A visit to the Louvre

And, as I mentioned, if you wait a minute something will change.  Like Mark Twain said about the weather in San Francisco (or something like that).  Here's what's changed ... the name of the blog.  Now if that wasn't worth waiting for, I don't know what would be.

The Parisian skies are overcast today.  But the cold of the past few days has become more mild and this new mildness means that I sit in my small kitchen with the window open and the fresh air (and the air is truly fresh in Paris) can blow in.  In the distance rattles a jackhammer.  My neighborhood seems to have endless work ongoing with its attendant endless noise.  And all of a sudden silence, and then a church bell.
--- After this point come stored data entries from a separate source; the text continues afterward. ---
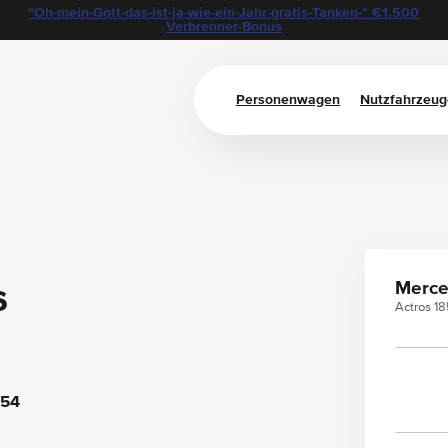
"Oh-mein-Gott-das-ist-ja-wie-ein-Jahr-gratis-Tanken-" €1.500
Verbrenner-Bonus
Personenwagen
Nutzfahrzeug
s
Merce
Actros 1
054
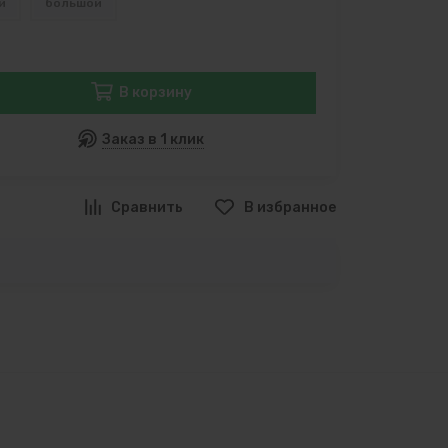
й
большой
В корзину
Заказ в 1 клик
В избранное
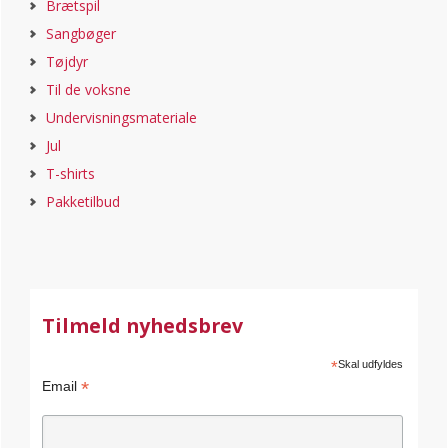
Brætspil
Sangbøger
Tøjdyr
Til de voksne
Undervisningsmateriale
Jul
T-shirts
Pakketilbud
Tilmeld nyhedsbrev
*
Skal udfyldes
*
Email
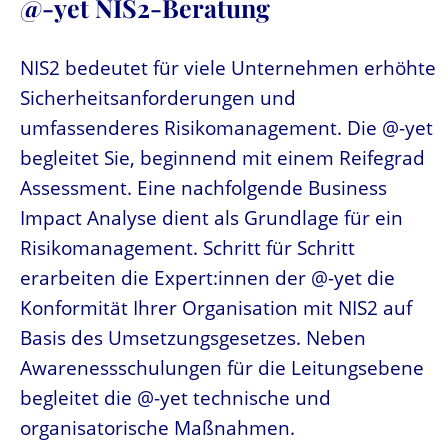
@-yet NIS2-Beratung
NIS2 bedeutet für viele Unternehmen erhöhte
Sicherheitsanforderungen und
umfassenderes Risikomanagement. Die @-yet
begleitet Sie, beginnend mit einem Reifegrad
Assessment. Eine nachfolgende Business
Impact Analyse dient als Grundlage für ein
Risikomanagement. Schritt für Schritt
erarbeiten die Expert:innen der @-yet die
Konformität Ihrer Organisation mit NIS2 auf
Basis des Umsetzungsgesetzes. Neben
Awarenessschulungen für die Leitungsebene
begleitet die @-yet technische und
organisatorische Maßnahmen.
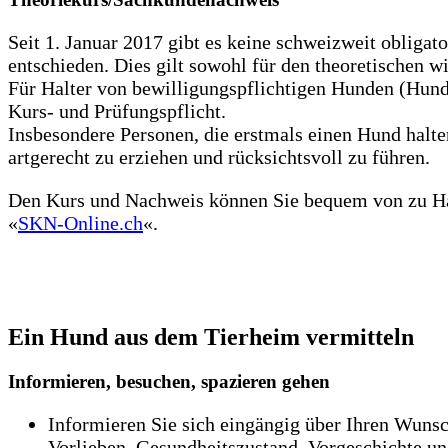
Seit 1. Januar 2017 gibt es keine schweizweit obliga
entschieden. Dies gilt sowohl für den theoretischen 
Für Halter von bewilligungspflichtigen Hunden (Hund
Kurs- und Prüfungspflicht.
Insbesondere Personen, die erstmals einen Hund halte
artgerecht zu erziehen und rücksichtsvoll zu führen.
Den Kurs und Nachweis können Sie bequem von zu H
«
SKN-Online.ch
«.
Ein Hund aus dem Tierheim vermitteln
Informieren, besuchen, spazieren gehen
Informieren Sie sich eingängig über Ihren Wuns
Vorlieben, Gesundheitszustand, Vorgeschichte un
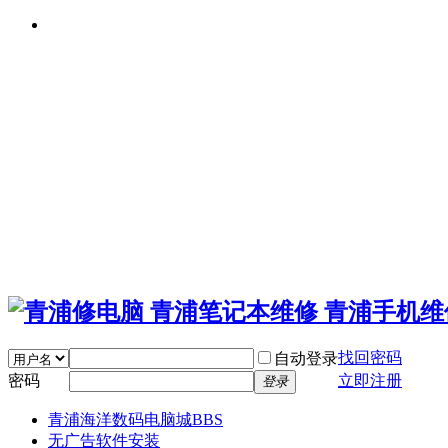
找回密码
自动登录
密码
立即注册
登录
青浦海洋数码电脑城
BBS
无广告软件安装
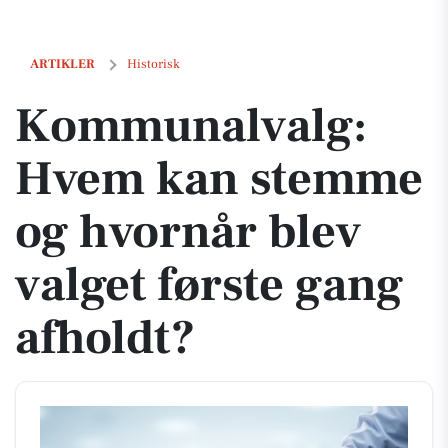
Kommunalvalg: Hvem kan stemme og hvornår blev valget første gang 
ARTIKLER
Historisk
Kommunalvalg:
Hvem kan stemme
og hvornår blev
valget første gang
afholdt?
The other day I visited The Louvre.  It was a Wednesday, and the museum stays open late, until 8:30 pm at least.  There is of course much to say about The Louvre.  But this struck me -- the groups of Parisian students, perhaps university students but perhaps younger than that, sitting or standing in quiet circles, listening to professors and learning in one of the world's greatest classrooms.  The French version of education seems to involve one knowledgeable person lecturing without pause while the remainder scribble madly, do not speak and certainly ask no questions.  Knowledge comes from on high, and is received without disruption.  Would this produce well-informed but perhaps incurious students?  I don't know.   But what a special type of learning it must be to have the world's best museum as your own personal learning laboratory.  No amount of technology can make up for standing in front of Assyrian brickwork of the most magnificent detail from the time of Darius.  This could produce an arrogance at the same time insufferable and completely understandable if not justifiable.

A man walking across the courtyard at the Louvre

Separately, two girls were sitting with their mothers, drawing.  They were staring intently at a beautiful stone relief of ancient charioteers from what is today Iran.  All of a sudden, I felt the telescope of time.  These young women in 2012 sitting in a room built around 1650 looking at something created about 800 BC.  All of these time markers coming together in a room in a museum in Paris.


  1. One of the many things I find amazing about Paris is how close it came to getting flattened by the Germans when they pulled out towards the end of WWII. The German general who was supposed to bomb it into ruins managed to delay and deceive Hitler for long enough to avoid carrying out much of the bombing orders. Post-war, at some point, he became an honorary French citizen. Read "Is Paris Burning" while you're there, if you can find it. It'll add yet more context to your visit.

    1. Craig, I was thinking about this tonight in fact, as I sat in La Madeleine listening to music. The shadow of the Second World War has receded further from this place, but certainly is not gone altogether.